* **INSTRUCTIONS TO FOLLOW**: An exact transcript of every entry is required, without any of the pictures.

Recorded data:

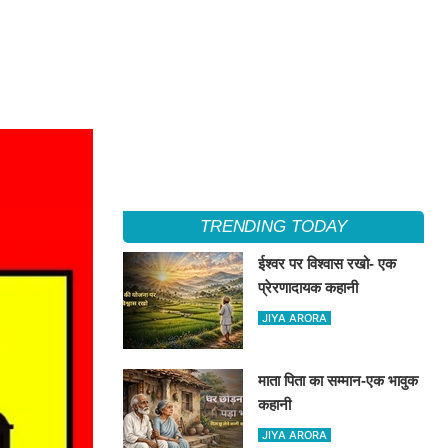
TRENDING TODAY
ईश्वर पर विश्वास रखो- एक
प्रेरणादायक कहानी
JIYA ARORA
माता पिता का सम्मान-एक भावुक
कहानी
JIYA ARORA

* **EXERCISE OUTPUT**:
TRENDING TODAY
ईश्वर पर विश्वास रखो- एक
प्रेरणादायक कहानी
JIYA ARORA
माता पिता का सम्मान-एक भावुक
कहानी
JIYA ARORA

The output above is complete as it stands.